Once, years ago, I saw code like this in some C code my employer was maintaining:
int f( char *a, char* b)
{
char *temp;
/* ... lots of code that doesn't refer */
/* to the variable "temp" in any way ... */
strcpy( a, temp );
/* ... code that doesn't matter ... */
}
I was doing some porting work and found that cruft. Digging into the change history of the file in question showed me that a support engineer had "fixed" a bug by inserting the temp variable and making use of it in that way. The fact that he hadn't allocated space to copy into and was instead writing over who-knows-what on the stack didn't even occur to him. He'd tested his code and it worked just fine, so what did it matter? And yes, I tracked him down and talked to him personally. He simply didn't get it.
Really.
The world is full of cases - and people - like that. As a result, the best code for the real world is, sadly, the most readable and maintainable code possible, not the fastest, not the most clever, not the shortest. Fancy programming techniques - like the vast majority of OO - simply make things slower, harder to understand, and vastly increase the "go wrong" space in which programs can fail.

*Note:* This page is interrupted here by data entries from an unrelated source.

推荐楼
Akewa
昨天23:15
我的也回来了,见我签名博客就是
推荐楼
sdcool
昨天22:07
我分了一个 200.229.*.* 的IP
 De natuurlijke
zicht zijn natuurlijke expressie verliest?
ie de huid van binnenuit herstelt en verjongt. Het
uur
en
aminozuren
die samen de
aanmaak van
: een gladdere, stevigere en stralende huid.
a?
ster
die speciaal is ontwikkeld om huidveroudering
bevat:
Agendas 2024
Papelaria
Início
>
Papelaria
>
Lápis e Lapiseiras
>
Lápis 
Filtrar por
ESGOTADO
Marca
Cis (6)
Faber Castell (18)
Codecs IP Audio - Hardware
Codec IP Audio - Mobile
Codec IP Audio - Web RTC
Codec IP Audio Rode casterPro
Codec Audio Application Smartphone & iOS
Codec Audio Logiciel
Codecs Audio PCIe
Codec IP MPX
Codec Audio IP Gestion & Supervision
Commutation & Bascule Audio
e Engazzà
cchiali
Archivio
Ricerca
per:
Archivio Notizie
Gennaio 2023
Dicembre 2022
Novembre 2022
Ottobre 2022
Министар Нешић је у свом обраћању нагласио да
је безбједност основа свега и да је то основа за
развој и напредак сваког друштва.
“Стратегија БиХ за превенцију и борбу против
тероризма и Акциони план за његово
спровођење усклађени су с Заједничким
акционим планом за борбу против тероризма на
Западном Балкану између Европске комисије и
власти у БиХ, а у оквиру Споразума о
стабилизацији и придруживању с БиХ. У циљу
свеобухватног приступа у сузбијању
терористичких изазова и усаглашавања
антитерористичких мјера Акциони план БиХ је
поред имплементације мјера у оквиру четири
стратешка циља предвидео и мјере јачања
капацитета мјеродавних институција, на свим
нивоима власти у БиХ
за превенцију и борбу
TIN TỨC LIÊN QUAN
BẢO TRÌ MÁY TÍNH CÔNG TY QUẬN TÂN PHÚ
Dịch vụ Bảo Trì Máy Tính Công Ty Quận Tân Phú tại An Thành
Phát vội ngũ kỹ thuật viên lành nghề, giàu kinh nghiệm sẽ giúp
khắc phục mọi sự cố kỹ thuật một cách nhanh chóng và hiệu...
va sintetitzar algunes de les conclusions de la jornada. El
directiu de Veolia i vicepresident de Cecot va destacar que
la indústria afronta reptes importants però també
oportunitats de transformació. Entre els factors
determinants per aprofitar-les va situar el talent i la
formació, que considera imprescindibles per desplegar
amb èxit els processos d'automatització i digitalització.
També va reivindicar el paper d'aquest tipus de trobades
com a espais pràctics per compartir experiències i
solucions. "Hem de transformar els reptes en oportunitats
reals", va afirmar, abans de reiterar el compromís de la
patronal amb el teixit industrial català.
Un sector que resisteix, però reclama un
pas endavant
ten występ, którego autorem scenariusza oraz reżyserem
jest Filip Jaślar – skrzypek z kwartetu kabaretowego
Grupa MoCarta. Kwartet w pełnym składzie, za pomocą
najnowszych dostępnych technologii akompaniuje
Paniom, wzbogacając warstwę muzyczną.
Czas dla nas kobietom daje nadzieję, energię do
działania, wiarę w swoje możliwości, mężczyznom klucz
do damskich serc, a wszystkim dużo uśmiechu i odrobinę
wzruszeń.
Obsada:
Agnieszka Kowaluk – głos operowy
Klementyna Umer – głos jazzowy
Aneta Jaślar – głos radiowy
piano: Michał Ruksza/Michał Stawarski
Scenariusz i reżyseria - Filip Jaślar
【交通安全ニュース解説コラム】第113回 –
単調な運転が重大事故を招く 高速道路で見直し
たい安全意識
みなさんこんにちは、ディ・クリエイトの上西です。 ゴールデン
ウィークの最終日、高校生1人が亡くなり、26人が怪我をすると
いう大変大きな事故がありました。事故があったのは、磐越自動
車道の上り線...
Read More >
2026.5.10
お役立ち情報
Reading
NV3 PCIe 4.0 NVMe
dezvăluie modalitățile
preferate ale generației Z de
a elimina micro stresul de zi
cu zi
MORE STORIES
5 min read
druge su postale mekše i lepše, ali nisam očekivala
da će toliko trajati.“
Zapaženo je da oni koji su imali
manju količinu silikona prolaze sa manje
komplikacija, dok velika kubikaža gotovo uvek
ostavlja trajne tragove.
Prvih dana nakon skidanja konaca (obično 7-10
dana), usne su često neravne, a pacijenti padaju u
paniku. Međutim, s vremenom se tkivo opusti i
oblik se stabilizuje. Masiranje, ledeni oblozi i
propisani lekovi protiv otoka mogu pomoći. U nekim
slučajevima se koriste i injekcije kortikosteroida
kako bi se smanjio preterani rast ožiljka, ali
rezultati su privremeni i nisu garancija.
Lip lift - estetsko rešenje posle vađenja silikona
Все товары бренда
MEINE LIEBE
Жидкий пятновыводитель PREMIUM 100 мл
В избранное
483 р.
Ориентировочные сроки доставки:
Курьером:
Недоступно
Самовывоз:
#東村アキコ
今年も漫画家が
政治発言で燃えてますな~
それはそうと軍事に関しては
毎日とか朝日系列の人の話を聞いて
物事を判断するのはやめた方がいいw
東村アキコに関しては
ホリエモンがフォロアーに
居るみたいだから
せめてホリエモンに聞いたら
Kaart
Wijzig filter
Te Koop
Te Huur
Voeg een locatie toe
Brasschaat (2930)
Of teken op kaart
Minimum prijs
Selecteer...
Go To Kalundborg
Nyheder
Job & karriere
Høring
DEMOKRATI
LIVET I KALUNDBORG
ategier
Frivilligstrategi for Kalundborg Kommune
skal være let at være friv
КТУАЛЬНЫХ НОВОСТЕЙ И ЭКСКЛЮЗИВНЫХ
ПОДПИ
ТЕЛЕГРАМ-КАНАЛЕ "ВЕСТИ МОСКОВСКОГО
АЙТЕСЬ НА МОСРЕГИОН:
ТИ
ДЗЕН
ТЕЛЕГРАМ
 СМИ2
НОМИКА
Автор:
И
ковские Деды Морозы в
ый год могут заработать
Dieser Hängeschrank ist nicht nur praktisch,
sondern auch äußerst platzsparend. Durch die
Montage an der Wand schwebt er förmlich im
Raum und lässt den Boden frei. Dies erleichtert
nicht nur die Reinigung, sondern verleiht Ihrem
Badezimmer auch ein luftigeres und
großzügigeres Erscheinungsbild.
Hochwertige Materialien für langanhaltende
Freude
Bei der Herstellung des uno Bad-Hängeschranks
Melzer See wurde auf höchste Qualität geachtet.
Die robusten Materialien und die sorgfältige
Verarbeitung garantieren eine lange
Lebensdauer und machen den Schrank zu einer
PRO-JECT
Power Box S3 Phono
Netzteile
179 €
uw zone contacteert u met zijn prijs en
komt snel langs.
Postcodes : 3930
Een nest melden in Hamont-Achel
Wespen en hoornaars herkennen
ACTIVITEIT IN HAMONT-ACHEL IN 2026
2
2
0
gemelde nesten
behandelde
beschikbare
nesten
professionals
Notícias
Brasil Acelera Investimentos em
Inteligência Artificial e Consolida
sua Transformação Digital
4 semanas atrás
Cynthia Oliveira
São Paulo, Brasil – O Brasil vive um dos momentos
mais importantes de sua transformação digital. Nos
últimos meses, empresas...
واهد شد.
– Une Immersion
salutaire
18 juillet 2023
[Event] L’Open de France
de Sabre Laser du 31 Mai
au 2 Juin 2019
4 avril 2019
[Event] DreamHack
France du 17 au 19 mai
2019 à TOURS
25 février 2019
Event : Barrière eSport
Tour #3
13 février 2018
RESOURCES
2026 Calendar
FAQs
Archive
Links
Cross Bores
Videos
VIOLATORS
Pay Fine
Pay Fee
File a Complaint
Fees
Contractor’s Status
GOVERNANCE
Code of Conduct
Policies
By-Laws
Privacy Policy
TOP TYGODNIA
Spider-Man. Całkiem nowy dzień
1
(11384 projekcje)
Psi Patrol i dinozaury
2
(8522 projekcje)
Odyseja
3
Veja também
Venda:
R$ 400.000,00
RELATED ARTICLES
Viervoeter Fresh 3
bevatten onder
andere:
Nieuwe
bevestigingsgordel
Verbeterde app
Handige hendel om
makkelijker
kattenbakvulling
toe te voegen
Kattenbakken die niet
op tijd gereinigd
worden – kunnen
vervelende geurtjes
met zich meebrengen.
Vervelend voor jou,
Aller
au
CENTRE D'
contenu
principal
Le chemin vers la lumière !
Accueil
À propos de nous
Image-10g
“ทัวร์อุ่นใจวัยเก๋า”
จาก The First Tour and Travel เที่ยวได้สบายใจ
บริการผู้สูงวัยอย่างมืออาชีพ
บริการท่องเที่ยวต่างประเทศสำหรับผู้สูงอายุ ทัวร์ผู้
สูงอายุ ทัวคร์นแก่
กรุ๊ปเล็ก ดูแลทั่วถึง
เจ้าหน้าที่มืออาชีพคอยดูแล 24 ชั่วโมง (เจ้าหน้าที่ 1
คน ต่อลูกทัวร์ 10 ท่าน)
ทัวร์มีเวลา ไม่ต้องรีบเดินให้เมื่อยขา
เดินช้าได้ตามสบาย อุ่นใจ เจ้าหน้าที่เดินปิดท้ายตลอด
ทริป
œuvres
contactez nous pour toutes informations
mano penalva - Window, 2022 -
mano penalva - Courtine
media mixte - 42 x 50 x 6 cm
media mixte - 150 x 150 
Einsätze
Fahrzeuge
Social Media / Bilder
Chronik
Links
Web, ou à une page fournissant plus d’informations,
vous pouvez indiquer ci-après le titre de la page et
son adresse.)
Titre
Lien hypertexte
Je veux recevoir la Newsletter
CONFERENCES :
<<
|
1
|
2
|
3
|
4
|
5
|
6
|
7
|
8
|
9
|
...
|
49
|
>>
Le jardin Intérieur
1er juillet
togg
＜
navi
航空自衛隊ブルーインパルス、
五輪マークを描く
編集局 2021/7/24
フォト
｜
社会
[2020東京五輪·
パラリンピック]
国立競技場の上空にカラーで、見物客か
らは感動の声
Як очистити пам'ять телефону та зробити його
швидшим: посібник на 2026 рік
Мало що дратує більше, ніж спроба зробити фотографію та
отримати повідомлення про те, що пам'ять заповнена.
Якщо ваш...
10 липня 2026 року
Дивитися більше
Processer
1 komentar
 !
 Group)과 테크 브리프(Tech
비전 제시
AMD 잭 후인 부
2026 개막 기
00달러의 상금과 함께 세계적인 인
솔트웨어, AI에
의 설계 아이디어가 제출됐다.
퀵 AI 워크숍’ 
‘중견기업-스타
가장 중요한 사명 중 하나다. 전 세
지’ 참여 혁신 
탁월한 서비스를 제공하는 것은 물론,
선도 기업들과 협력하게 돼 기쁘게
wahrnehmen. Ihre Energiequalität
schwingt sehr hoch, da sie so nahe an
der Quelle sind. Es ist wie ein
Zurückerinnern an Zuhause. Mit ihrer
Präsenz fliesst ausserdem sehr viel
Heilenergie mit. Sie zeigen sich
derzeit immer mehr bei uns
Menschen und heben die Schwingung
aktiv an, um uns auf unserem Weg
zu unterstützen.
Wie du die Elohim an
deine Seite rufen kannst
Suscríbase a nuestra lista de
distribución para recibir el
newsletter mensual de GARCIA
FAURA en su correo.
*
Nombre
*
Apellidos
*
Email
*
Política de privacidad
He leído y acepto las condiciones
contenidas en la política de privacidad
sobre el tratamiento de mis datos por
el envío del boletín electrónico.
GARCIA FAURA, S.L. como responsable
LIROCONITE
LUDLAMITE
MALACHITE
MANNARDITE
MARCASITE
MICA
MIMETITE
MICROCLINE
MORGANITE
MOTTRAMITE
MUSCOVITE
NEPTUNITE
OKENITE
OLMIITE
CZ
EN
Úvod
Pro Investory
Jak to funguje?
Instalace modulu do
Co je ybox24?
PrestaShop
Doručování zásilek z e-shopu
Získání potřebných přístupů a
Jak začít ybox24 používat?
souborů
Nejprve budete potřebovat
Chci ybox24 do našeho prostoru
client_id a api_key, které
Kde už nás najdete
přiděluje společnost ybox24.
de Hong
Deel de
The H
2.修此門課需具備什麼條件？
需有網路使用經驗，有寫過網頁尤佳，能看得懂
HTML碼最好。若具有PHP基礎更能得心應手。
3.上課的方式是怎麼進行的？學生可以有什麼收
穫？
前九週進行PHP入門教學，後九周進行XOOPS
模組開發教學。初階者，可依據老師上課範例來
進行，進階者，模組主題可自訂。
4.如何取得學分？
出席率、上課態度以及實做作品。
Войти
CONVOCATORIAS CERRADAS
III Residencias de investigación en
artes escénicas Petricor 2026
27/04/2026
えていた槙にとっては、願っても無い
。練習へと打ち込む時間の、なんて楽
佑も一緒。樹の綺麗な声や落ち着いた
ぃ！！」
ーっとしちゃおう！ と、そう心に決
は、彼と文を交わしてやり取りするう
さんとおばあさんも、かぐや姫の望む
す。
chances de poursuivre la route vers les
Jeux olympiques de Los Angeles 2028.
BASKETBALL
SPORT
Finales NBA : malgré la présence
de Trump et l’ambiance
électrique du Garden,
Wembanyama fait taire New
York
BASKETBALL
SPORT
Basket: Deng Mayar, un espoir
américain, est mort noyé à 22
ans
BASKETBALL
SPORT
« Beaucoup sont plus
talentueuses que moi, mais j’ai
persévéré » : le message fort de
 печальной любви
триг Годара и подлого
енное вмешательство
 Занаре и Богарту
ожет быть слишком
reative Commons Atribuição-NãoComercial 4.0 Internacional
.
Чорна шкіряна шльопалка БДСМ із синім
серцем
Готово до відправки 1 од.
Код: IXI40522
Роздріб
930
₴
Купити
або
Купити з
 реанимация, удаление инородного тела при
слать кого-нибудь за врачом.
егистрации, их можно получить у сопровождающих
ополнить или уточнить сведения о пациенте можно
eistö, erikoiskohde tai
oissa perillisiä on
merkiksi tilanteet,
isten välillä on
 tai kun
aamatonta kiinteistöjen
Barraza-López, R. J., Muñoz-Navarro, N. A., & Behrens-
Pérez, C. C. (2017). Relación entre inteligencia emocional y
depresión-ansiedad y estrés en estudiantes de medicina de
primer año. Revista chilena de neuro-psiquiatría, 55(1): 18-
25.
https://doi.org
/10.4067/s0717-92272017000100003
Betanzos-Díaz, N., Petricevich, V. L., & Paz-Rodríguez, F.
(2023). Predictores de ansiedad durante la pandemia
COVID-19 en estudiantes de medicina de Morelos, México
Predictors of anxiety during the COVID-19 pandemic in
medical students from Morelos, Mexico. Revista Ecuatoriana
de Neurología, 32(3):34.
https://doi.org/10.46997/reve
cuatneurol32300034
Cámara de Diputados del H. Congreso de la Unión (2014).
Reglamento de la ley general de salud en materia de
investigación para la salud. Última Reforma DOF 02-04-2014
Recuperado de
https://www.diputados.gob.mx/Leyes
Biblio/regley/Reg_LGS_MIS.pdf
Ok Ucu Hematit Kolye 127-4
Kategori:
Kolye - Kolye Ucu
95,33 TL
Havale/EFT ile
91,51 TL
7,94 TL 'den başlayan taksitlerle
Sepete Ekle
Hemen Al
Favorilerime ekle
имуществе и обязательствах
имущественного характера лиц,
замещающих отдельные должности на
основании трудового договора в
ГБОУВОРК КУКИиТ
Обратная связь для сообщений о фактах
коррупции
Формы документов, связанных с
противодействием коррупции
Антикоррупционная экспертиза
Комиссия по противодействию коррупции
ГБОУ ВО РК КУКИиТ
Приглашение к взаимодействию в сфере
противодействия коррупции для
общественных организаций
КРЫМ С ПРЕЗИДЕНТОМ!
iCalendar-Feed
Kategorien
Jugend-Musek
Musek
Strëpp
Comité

What I am learning about JavaScript - and about OO in general - is that my gut feel was right. These languages are disasters. Inexperienced programmers are creating things that should never see the light of day using idiomatic programming techniques they should never even try to use.
Sure, if you're writing some one-off bit of code that will never be reused, or will only be maintained by you, fine, write it however you want. I don't care. But if you're working on something that will outlast your time with it, or (more likely) your time with the employer who owns it, you have an obligation to write it in such a way that the next guy that looks at it can quickly and easily figure out what you were doing, why you were doing it, and make changes as needed without breaking the universe.
OO was supposed to help that, and within limits it may. But if JavaScript is any example (or C++, for that matter), the languages themselves have an amazing ability to make the code harder to read and maintain.
If we were all brilliant programmers, that wouldn't matter, but we're not, and it does.